I was asking God to give me some inspiration when reading the first part of the Christmas story in Matthews gospel which I usually skip over because its full of the ‘begats’ – which ancestor ‘begat’ the next one and who he begat and so on. It just seemed a long list of ancient names till I discovered they just love this list in New Zealand, calling it in Maori, THE WHAKAPAPA of Jesus .
Intrigued I investigated the word further, discovering that “Papa” is anything broad, flat and hard such as a flat rock, a slab or a board and ‘Whaka’: to place in layers one upon another. It’s like our word genealogy, but is so much richer; it’s to do with all the relationships that make us what we are. So, in this preamble to the Christmas story, Matthew, tells us of the three layers of Jesus ancestors, building layer by layer upon the past towards the present, and pointing into the future.
And it’s incredible.
The first layer is the Age of Faith (Matthew 1v2-6a) and it begins with Abraham – the great man of faith, through who’s descendants God promised He was going to bless all the nations of the world. God then goes further up, starting the next layer with Israel’s hero, the Goliath slaying greatest king of all David. This second layer from verses 6b to 11 lists all the Davidic kings that reigned. Its the Age of Royalty, the great period in Israel’s history.
Then comes the third layer, the Age of Failure which lists all the kings that didn’t get to reign because the nation had lost their way, been conquered, Jerusalem destroyed everyone taken away in chains and enslaved in Babylon. This age of failure stretched right from the Exile up to the Roman occupation and Joseph (verses 12-16).
A closer look at some of the people in Jesus’ whakapapa throws up some startling insights because in ancient genealogies in the East women had no place, but in verse 3 you find Tamar who was violently raped.

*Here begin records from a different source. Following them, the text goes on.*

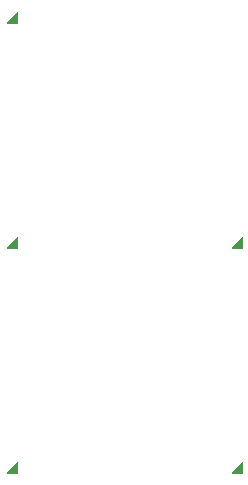
<source format=gbr>
%TF.GenerationSoftware,KiCad,Pcbnew,9.0.7*%
%TF.CreationDate,2026-01-29T22:12:25-06:00*%
%TF.ProjectId,macropad,6d616372-6f70-4616-942e-6b696361645f,rev?*%
%TF.SameCoordinates,Original*%
%TF.FileFunction,Legend,Bot*%
%TF.FilePolarity,Positive*%
%FSLAX46Y46*%
G04 Gerber Fmt 4.6, Leading zero omitted, Abs format (unit mm)*
G04 Created by KiCad (PCBNEW 9.0.7) date 2026-01-29 22:12:25*
%MOMM*%
%LPD*%
G01*
G04 APERTURE LIST*
%ADD10C,0.100000*%
G04 APERTURE END LIST*
D10*
%TO.C,D4*%
X142312501Y-148939358D02*
X141412501Y-148939358D01*
X142312501Y-148039358D01*
X142312501Y-148939358D01*
G36*
X142312501Y-148939358D02*
G01*
X141412501Y-148939358D01*
X142312501Y-148039358D01*
X142312501Y-148939358D01*
G37*
%TO.C,D5*%
X161362501Y-148939358D02*
X160462501Y-148939358D01*
X161362501Y-148039358D01*
X161362501Y-148939358D01*
G36*
X161362501Y-148939358D02*
G01*
X160462501Y-148939358D01*
X161362501Y-148039358D01*
X161362501Y-148939358D01*
G37*
%TO.C,D2*%
X142312501Y-129889358D02*
X141412501Y-129889358D01*
X142312501Y-128989358D01*
X142312501Y-129889358D01*
G36*
X142312501Y-129889358D02*
G01*
X141412501Y-129889358D01*
X142312501Y-128989358D01*
X142312501Y-129889358D01*
G37*
%TO.C,D1*%
X142312501Y-110839358D02*
X141412501Y-110839358D01*
X142312501Y-109939358D01*
X142312501Y-110839358D01*
G36*
X142312501Y-110839358D02*
G01*
X141412501Y-110839358D01*
X142312501Y-109939358D01*
X142312501Y-110839358D01*
G37*
%TO.C,D3*%
X161362501Y-129889358D02*
X160462501Y-129889358D01*
X161362501Y-128989358D01*
X161362501Y-129889358D01*
G36*
X161362501Y-129889358D02*
G01*
X160462501Y-129889358D01*
X161362501Y-128989358D01*
X161362501Y-129889358D01*
G37*
%TD*%
M02*

</source>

In verse four we read “Ram the father of Amminadab …” Amminadab was a slave, his hands manacled, his feet fettered. In verse 5, Rahab a prostitute and Ruth a widow. Why not the great women of the Bible like Sarah and Rebekah?
Could it be that all these are in the genealogy telling us something important about what Jesus had in his DNA? Could they all be pointers to those whom Christ would come to free and restore : a rape victim, a slave, a prostitute, , a widow, a Temple rebuilder – and layers upon layers of people who had so much going for them but they failed.
But there’s more, there’s a sting in the tail in v16 where Matthew is at pains to point out that Joseph was in fact not the human father of Jesus: “Joseph married Mary who was the mother of Jesus’.
We can say he is one of us, identified with us, but he’s not one of us, separate from us.
So what’s your Whakapapa? Who are you? How has God shaped your life? Who are you built upon?
We all have a whakapapa – layers of different people contributing to our spiritual DNA, that have made us the people we are today. This Christmas, pause and reflect and thank God for those He has used to make you the person you are today, and be especially glad that you have in your whakapapa the ultimate solid layer, the sure and strong foundation of Jesus.